Sometimes it's good to pause and reflect, rather than blurting out one's first reaction to a news item such as this. If I had written a posting about this story on Friday, it would have probably turned into a rant against bureaucracy, when in truth the folks at BLM are just doing their jobs within the charter they've been given--and with considerable encouragement from mainstream environmental groups that are concerned about the impact of large-scale development on the desert southwest, a region for which I have a particular fondness. But that does not make this decision any less myopic, viewed in the larger context of the necessity to construct large-scale clean-energy alternatives, in order to make the transition away from our multiply-unsustainable reliance on fossil fuels. In particular, utility-scale solar thermal power represents an especially promising pathway for delivering predictable quantities of electrical power into existing power grids, as an alternative to coal-fired power plants. The states included in the ban possess the country's most promising solar resources.

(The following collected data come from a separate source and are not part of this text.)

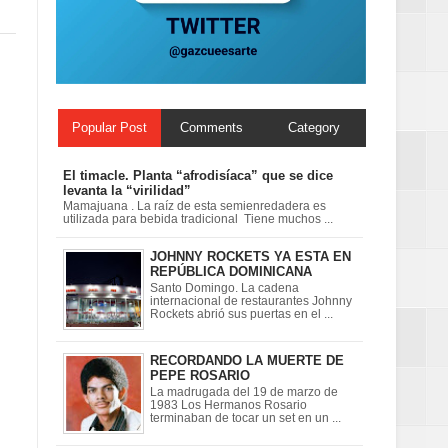
ionales
on perspectiva
Popular Post
Comments
Category
El timacle. Planta “afrodisíaca” que se dice
levanta la “virilidad”
Mamajuana . La raíz de esta semienredadera es
utilizada para bebida tradicional Tiene muchos ...
JOHNNY ROCKETS YA ESTA EN
REPÚBLICA DOMINICANA
Santo Domingo. La cadena
internacional de restaurantes Johnny
Rockets abrió sus puertas en el ...
RECORDANDO LA MUERTE DE
PEPE ROSARIO
La madrugada del 19 de marzo de
1983 Los Hermanos Rosario
terminaban de tocar un set en un ...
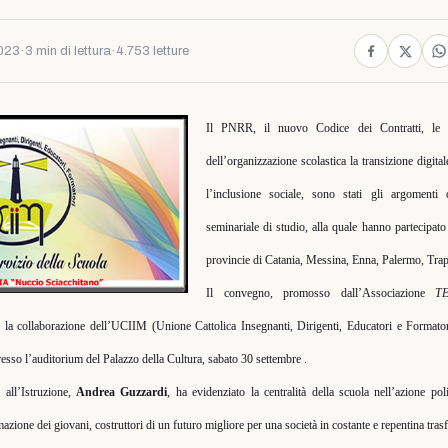
2023
·
3 min di lettura
·
4.753 letture
Il PNRR, il nuovo Codice dei Contratti, le i
dell’organizzazione scolastica la transizione digital
l’inclusione sociale, sono stati gli argomenti 
seminariale di studio, alla quale hanno partecipato
provincie di Catania, Messina, Enna, Palermo, Trap
Il convegno, promosso dall’Associazione
T
 la collaborazione dell’UCIIM (Unione Cattolica Insegnanti, Dirigenti, Educatori e Formato
resso l’auditorium del Palazzo della Cultura, sabato 30 settembre .
e all’Istruzione,
Andrea Guzzardi
, ha evidenziato la centralità della scuola nell’azione poli
mazione dei giovani, costruttori di un futuro migliore per una società in costante e repentina tra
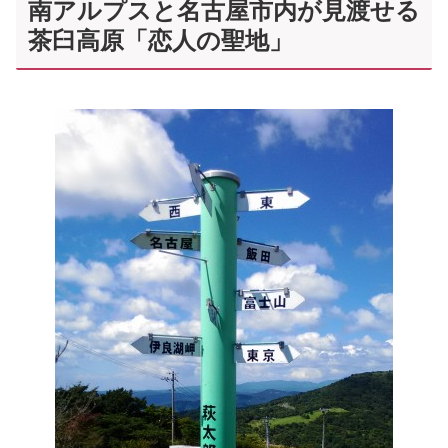
南アルプスと名古屋市内が見渡せる
茶臼高原「恋人の聖地」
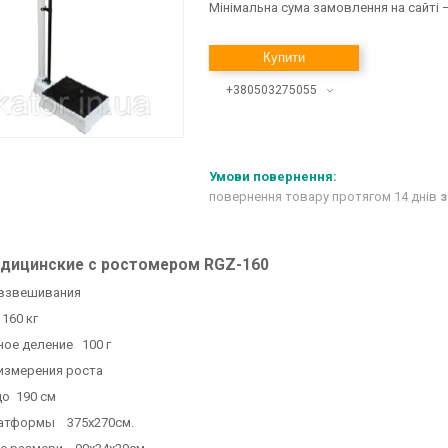
Мінімальна сума замовлення на сайті —
Купити
+380503275055
повернення товару протягом 14 днів
з
дицинские с ростомером RGZ-160
 взвешивания
 160 кг
ое деление 100 г
измерения роста
до 190 см
латформы 375х270см.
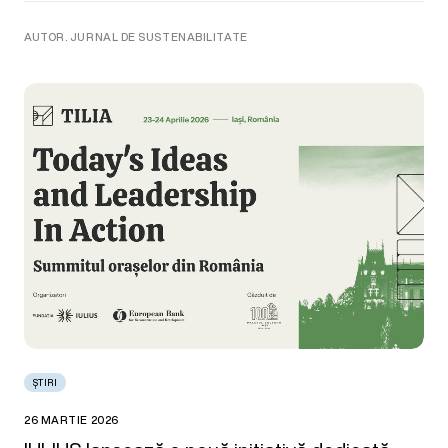
AUTOR. JURNAL DE SUSTENABILITATE
ȘTIRI
26 MARTIE 2026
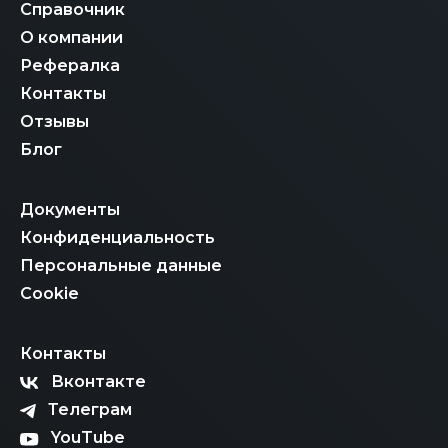
Справочник
О компании
Рефералка
Контакты
Отзывы
Блог
Документы
Конфиденциальность
Персональные данные
Cookie
Контакты
Вконтакте
Телеграм
YouTube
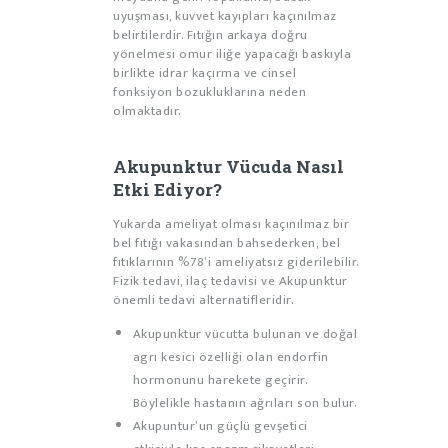
uyuşması, kuvvet kayıpları kaçınılmaz
belirtilerdir. Fıtığın arkaya doğru
yönelmesi omur iliğe yapacağı baskıyla
birlikte idrar kaçırma ve cinsel
fonksiyon bozukluklarına neden
olmaktadır.
Akupunktur Vücuda Nasıl
Etki Ediyor?
Yukarda ameliyat olması kaçınılmaz bir
bel fıtığı vakasından bahsederken, bel
fıtıklarının %78’i ameliyatsız giderilebilir.
Fizik tedavi, ilaç tedavisi ve Akupunktur
önemli tedavi alternatifleridir.
Akupunktur vücutta bulunan ve doğal
agrı kesici özelliği olan endorfin
hormonunu harekete geçirir.
Böylelikle hastanın ağrıları son bulur.
Akupuntur’un güçlü gevşetici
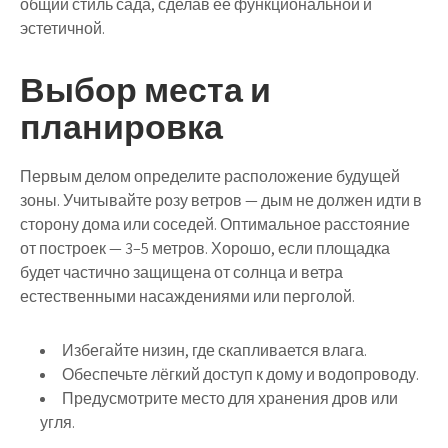
общий стиль сада, сделав её функциональной и
эстетичной.
Выбор места и
планировка
Первым делом определите расположение будущей
зоны. Учитывайте
розу ветров
— дым не должен идти в
сторону дома или соседей. Оптимальное расстояние
от построек — 3–5 метров. Хорошо, если площадка
будет частично защищена от солнца и ветра
естественными насаждениями или перголой.
Избегайте низин, где скапливается влага.
Обеспечьте лёгкий доступ к дому и водопроводу.
Предусмотрите место для хранения дров или
угля.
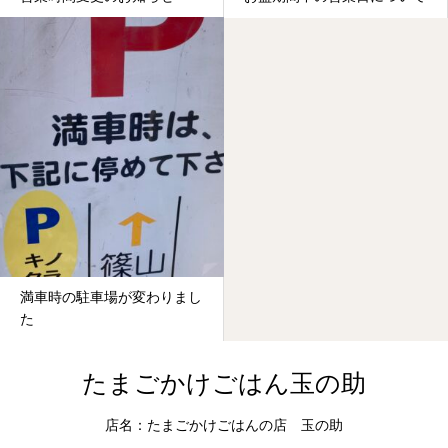
満車時の駐車場が変わりまし
た
たまごかけごはん玉の助
店名：たまごかけごはんの店 玉の助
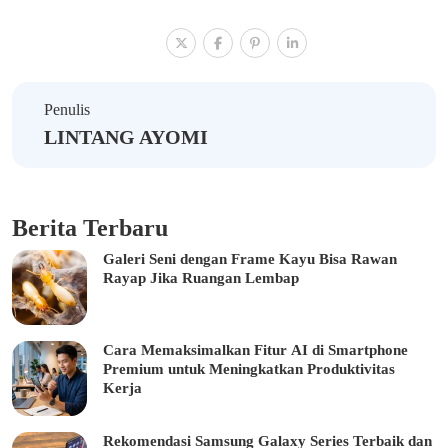
Penulis
LINTANG AYOMI
Berita Terbaru
Galeri Seni dengan Frame Kayu Bisa Rawan
Rayap Jika Ruangan Lembap
Cara Memaksimalkan Fitur AI di Smartphone
Premium untuk Meningkatkan Produktivitas
Kerja
Rekomendasi Samsung Galaxy Series Terbaik dan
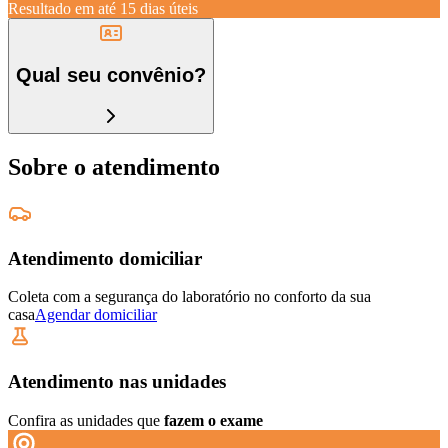
Resultado em até
15 dias úteis
Qual seu convênio?
Sobre o atendimento
Atendimento domiciliar
Coleta com a segurança do laboratório no conforto da sua
casa
Agendar domiciliar
Atendimento nas unidades
Confira as unidades que
fazem o exame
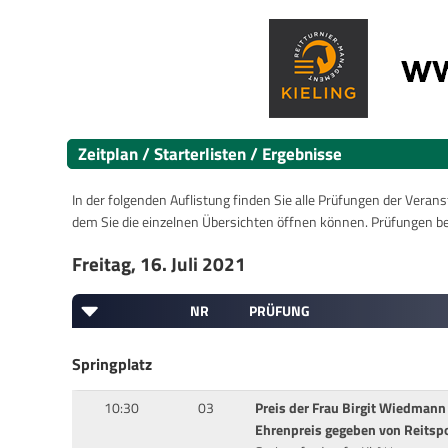
Zeitplan / Starterlisten / Ergebnisse
In der folgenden Auflistung finden Sie alle Prüfungen der Verans
dem Sie die einzelnen Übersichten öffnen können. Prüfungen b
Freitag, 16. Juli 2021
NR
PRÜFUNG
Springplatz
10:30
03
Preis der Frau Birgit Wiedmann
Ehrenpreis gegeben von Reitsp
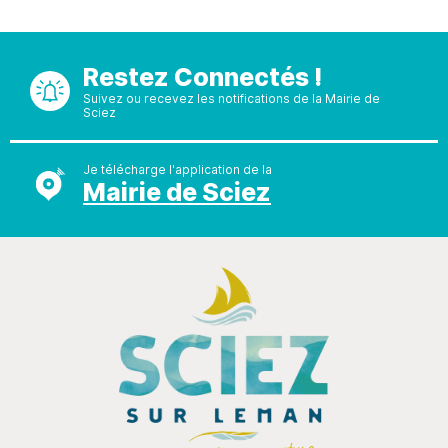
Restez Connectés !
Suivez ou recevez les notifications de la Mairie de
Sciez
Je télécharge l'application de la
Mairie de Sciez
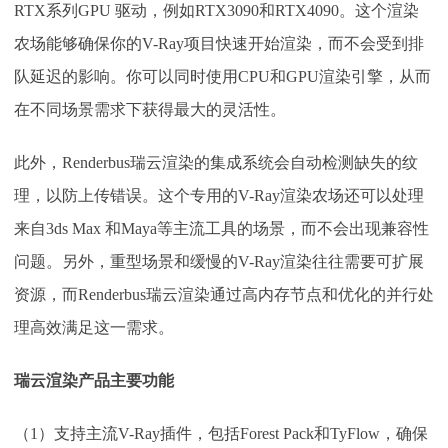
RTX系列GPU 驱动，例如RTX3090和RTX4090。这个渲染
农场能够确保你的V-Ray项目快速开始渲染，而不会受到排
队延迟的影响。你可以同时使用CPU和GPU渲染引擎，从而
在不同场景需求下获得最大的灵活性。
此外，
Renderbus瑞云渲染
的集成系统会自动检测缺失的纹
理，以防上传错误。这个专用的
V-Ray渲染农场还可以处理
来自3ds Max 和Maya等主流工具的场景，而不会出现兼容性
问题。另外，重型场景和缓慢的V-Ray渲染往往需要可扩展
资源，而
Renderbus瑞云渲染
通过高内存节点和优化的并行处
理高效满足这一需求。
瑞云渲染产品
主要功能
（
1
）
支持主流
V-Ray插件，包括Forest Pack和TyFlow，确保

Over the last several years, as energy prices mounted, pundits and politicians regularly issued calls for a new Manhattan or Apollo Project approach to solve our energy problems. I'm not convinced, however, that we need another massive, centrally-directed research effort. R&D must certainly play a role, as evidenced by the DOE's recent feasibility scenario for expanding wind power to supply 20% of US electricity. Technology has been developing at an impressive rate for a variety of options, with help from growing infusions of capital from the private sector, and these efforts should be supported. But without consistent policy at the federal level, and in the absence of a fast track to implementation, to enable projects based on these technologies to be built by the gigawatt, we will be left with the current set of unappealing trade-offs between economic growth, energy imports, and global environmental impact for many years longer than necessary.
Instead of a new Manhattan Project for energy, I wonder if we should revive the old position of "energy czar" and endow it with enough authority to coordinate and streamline the federal response to our conjoined energy-and-environment crisis. The reorganization of the national intelligence community along these lines may have delivered mixed results so far, but while energy is as complex as intelligence, it is surely less ambiguous and subjective. Even a czar who could merely remind agencies such as the BLM that our problems are too urgent to take a two-year time-out would serve a useful purpose.